● Exercise description:
Give the data again exactly, without images.

● Given material:
════════

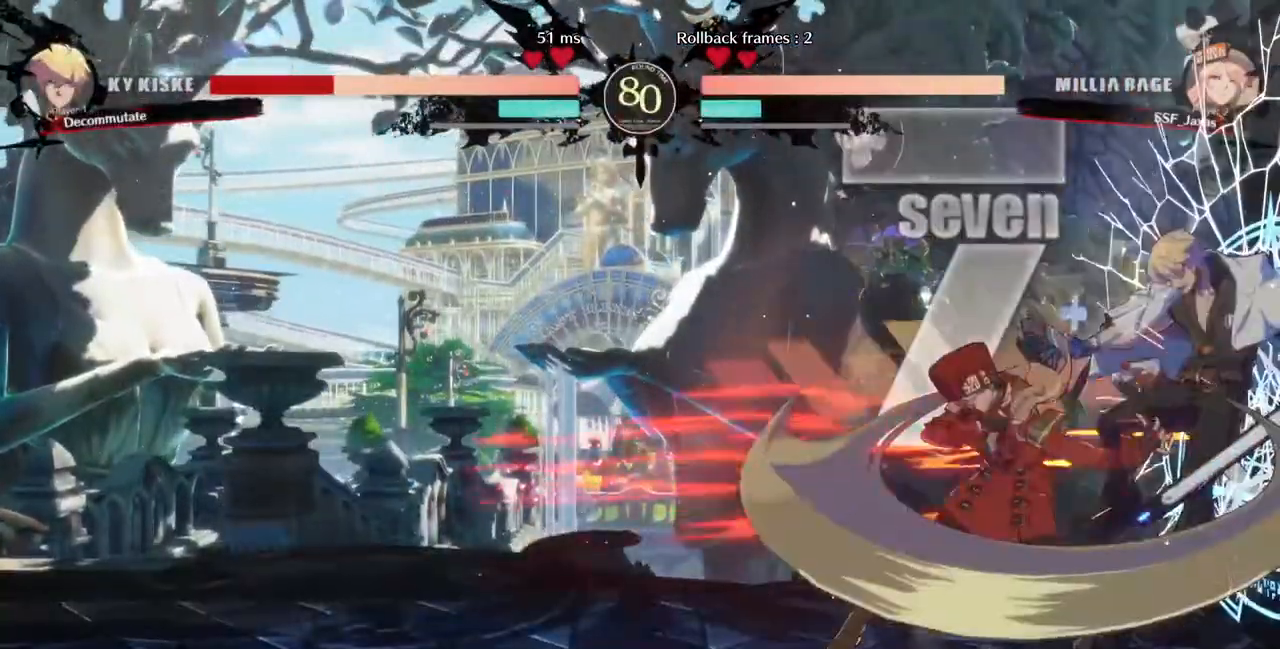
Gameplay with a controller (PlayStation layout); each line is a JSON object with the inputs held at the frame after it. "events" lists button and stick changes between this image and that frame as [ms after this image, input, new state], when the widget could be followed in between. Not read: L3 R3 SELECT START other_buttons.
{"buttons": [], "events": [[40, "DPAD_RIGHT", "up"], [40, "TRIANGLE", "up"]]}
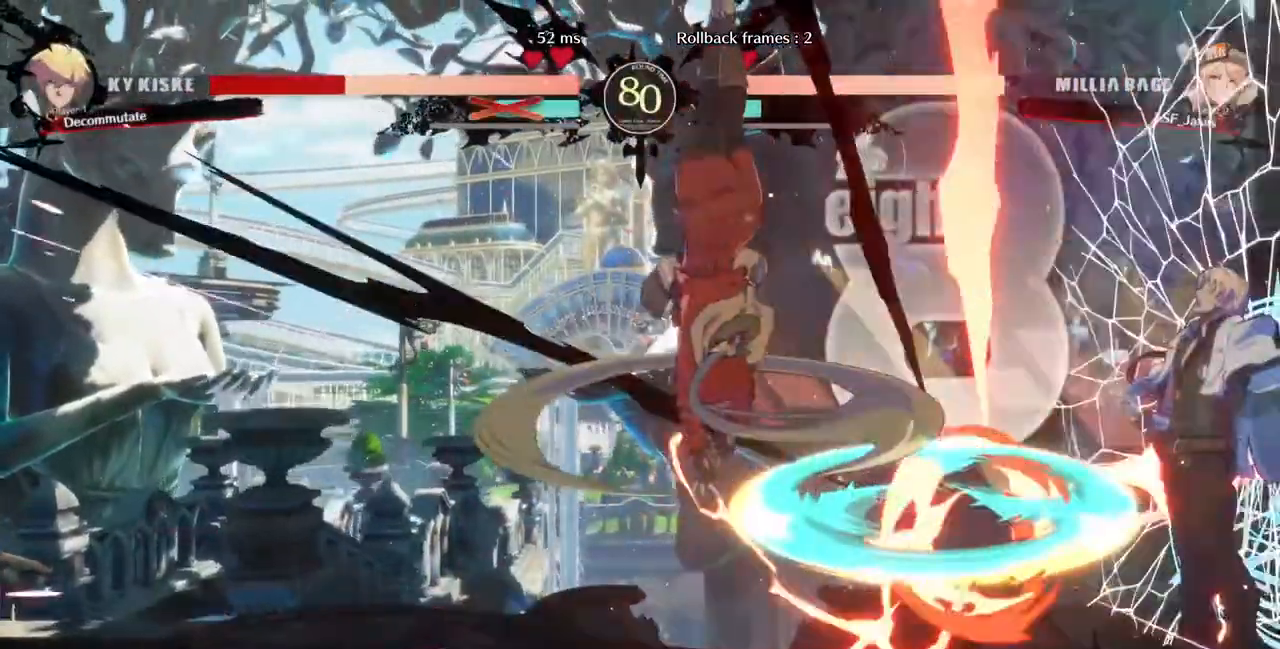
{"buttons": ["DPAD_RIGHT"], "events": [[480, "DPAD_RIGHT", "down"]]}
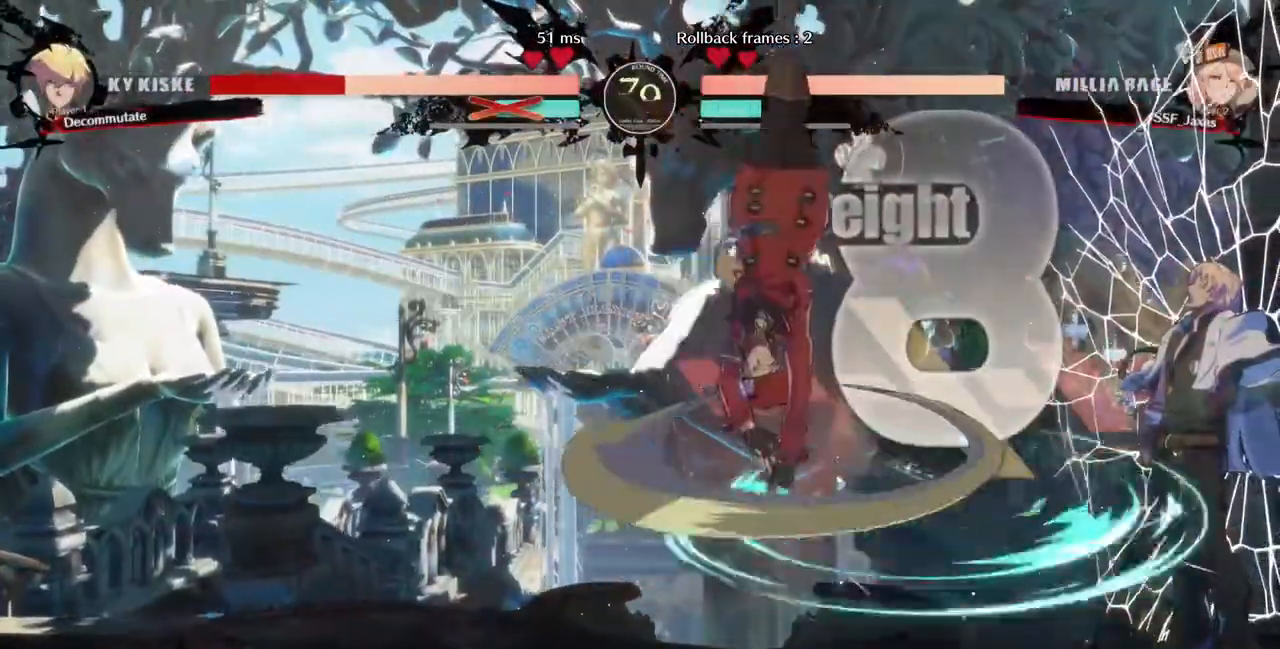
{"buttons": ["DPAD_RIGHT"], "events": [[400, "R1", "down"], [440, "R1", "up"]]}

════════

● Your response:
Gameplay with a controller (PlayStation layout); each line is a JSON object with the inputs held at the frame after it. "events" lists button and stick changes between this image and that frame as [ms after this image, input, new state], when the widget could be followed in between. Not read: L3 R3 SELECT START other_buttons.
{"buttons": [], "events": [[40, "DPAD_RIGHT", "up"], [40, "TRIANGLE", "up"]]}
{"buttons": ["DPAD_RIGHT"], "events": [[480, "DPAD_RIGHT", "down"]]}
{"buttons": ["DPAD_RIGHT"], "events": [[400, "R1", "down"], [440, "R1", "up"]]}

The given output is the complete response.